For decades now, the way we talk about politics has been heading in the opposite direction. Once, we talked about politicians and their “visions”, a word with unmistakably religious overtones. But when ideology became a dirty word, politicians began to talk about politics as a series of limited technical problems that could be “fixed” by doing what the experts said. Of course, this was nonsense: somebody has to decide what is a problem and what isn’t, and that is always a question of your values. The rhetoric served to disguise the workings of belief, not banish them.

So belief never really went away; it was just that our politicians stopped talking about it properly. It was inevitable that the full force of feeling associated with belief would eventually erupt. And so it has: in the absence of politicians offering belief structures to explain the world and justify their actions we got fake news, conspiracy theories and polarisation, which offer some of the belonging political movements once did.

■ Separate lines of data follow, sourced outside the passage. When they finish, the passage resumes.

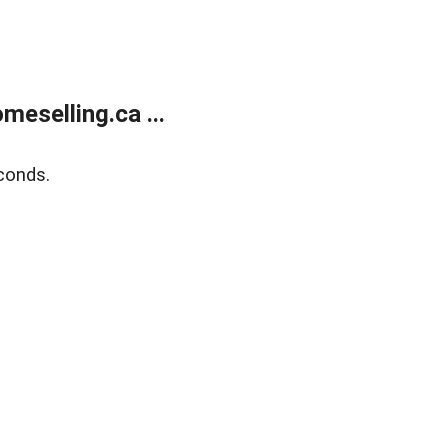
eselling.ca ...
conds.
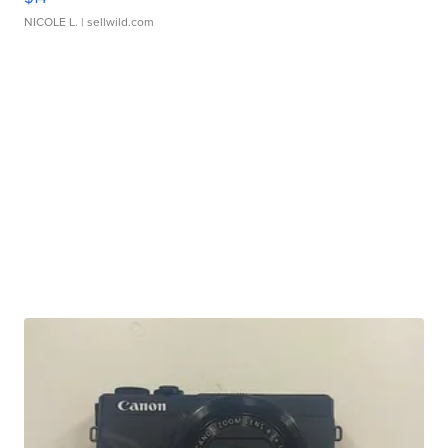
NICOLE L.
| sellwild.com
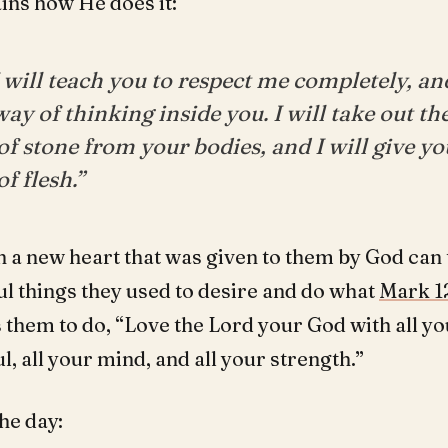
ins how He does it:
I will teach you to respect me completely, and
ay of thinking inside you. I will take out t
of stone from your bodies, and I will give y
of flesh.”
h a new heart that was given to them by God can
ul things they used to desire and do what
Mark 1
hem to do, “Love the Lord your God with all yo
ul, all your mind, and all your strength.”
he day:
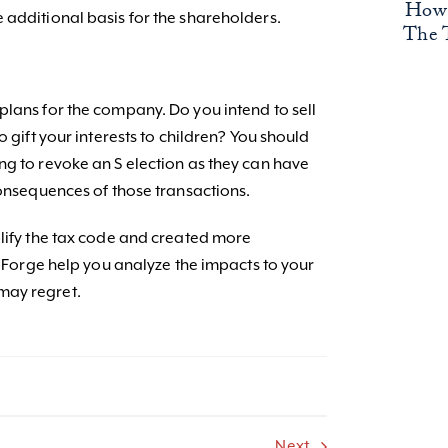
How 
 additional basis for the shareholders.
The 
plans for the company. Do you intend to sell
o gift your interests to children? You should
ng to revoke an S election as they can have
consequences of those transactions.
plify the tax code and created more
et Forge help you analyze the impacts to your
may regret.
Next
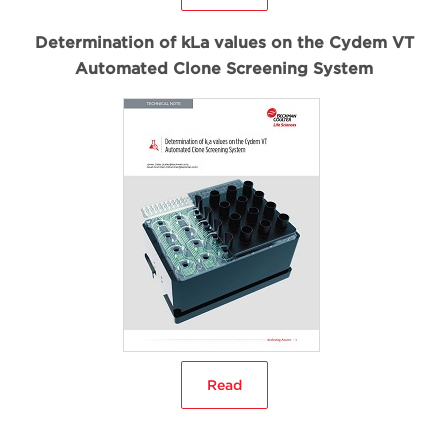
Determination of kLa values on the Cydem VT
Automated Clone Screening System
Read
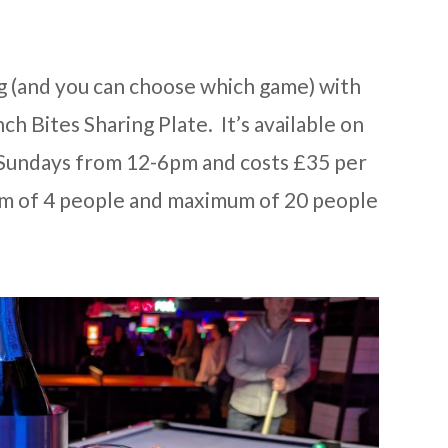
g (and you can choose which game) with
h Bites Sharing Plate. It’s available on
Sundays from 12-6pm and costs £35 per
um of 4 people and maximum of 20 people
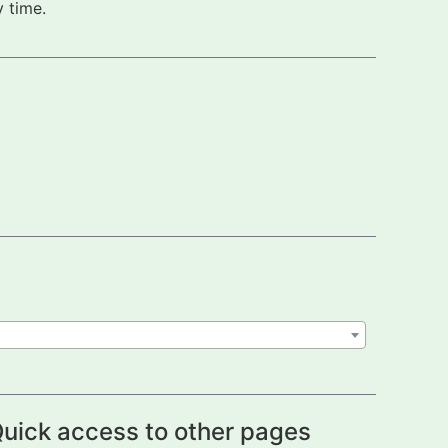
 time.
uick access to other pages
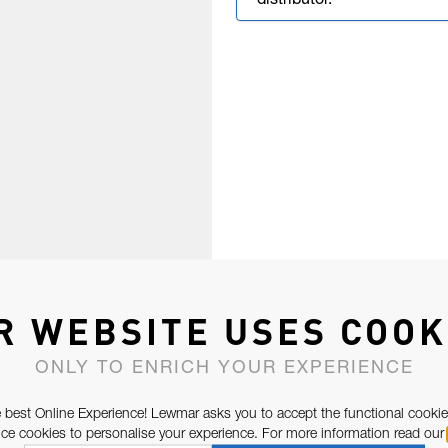
distributor.
R WEBSITE USES COOK
ONLY TO ENRICH YOUR EXPERIENCE
 best Online Experience! Lewmar asks you to accept the functional cookie
e cookies to personalise your experience. For more information read our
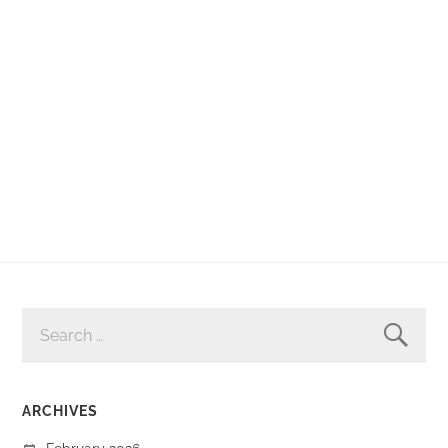
SEARCH
FOR:
ARCHIVES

It is clear, then, that the meeting of feelings with politics is dangerous. We did not need recent history to tell us this. In a nuanced essay for The New York Review of Books in mid-2020, Jon Baskin described the uses fascism made of feelings, and particularly of the appeal of the collective “we”. One response has been an attempt to banish sentiment from the political sphere (our technocracy is part of that). But what if feeling can’t be banished from politics? In that case, isn’t our duty to integrate it in a useful way? Baskin proposes another option: acknowledging “the centrality of symbolism and emotion to political life” while directing it towards the importance of the individual conscience, rather than the collective.

After all, isn’t one of the most important and mysterious features of life the way that most of us seem to know the right thing to do, even when we don’t do it? Too often, technocratic language gives us permission to push such concerns aside. We punish children (refugees, the children of IS fighters) in the interests of “national security”. We refuse to lift people out of poverty because “we can’t afford it”. We find it difficult to talk openly about morality except when we want to give the label “evil” to those we would rather not attempt to understand on any level (terrorists, people smugglers). We ignore the irreducible or deploy it ignobly.

Australian Zahra Ahmed with her son Ibrahim in the al-Hawl camp in north-east Syria in 2019. They were among many Australian women and children detained for their association with Islamic State fighters.Credit:Kate Geraghty

A politician is not a priest or a writer, and I do not expect Anthony Albanese to suddenly begin talking about encounters with spiritual or supernatural presences. But a politician does share with priests and writers a concern with everything that humans do. We live in a time of crisis; meaning eludes us and our trust in politicians and institutions is low. Feelings make their presence known, one way or another. Finding new ways to talk about the full breadth of being human is one of the challenges facing our political leaders, whether they realise it or not.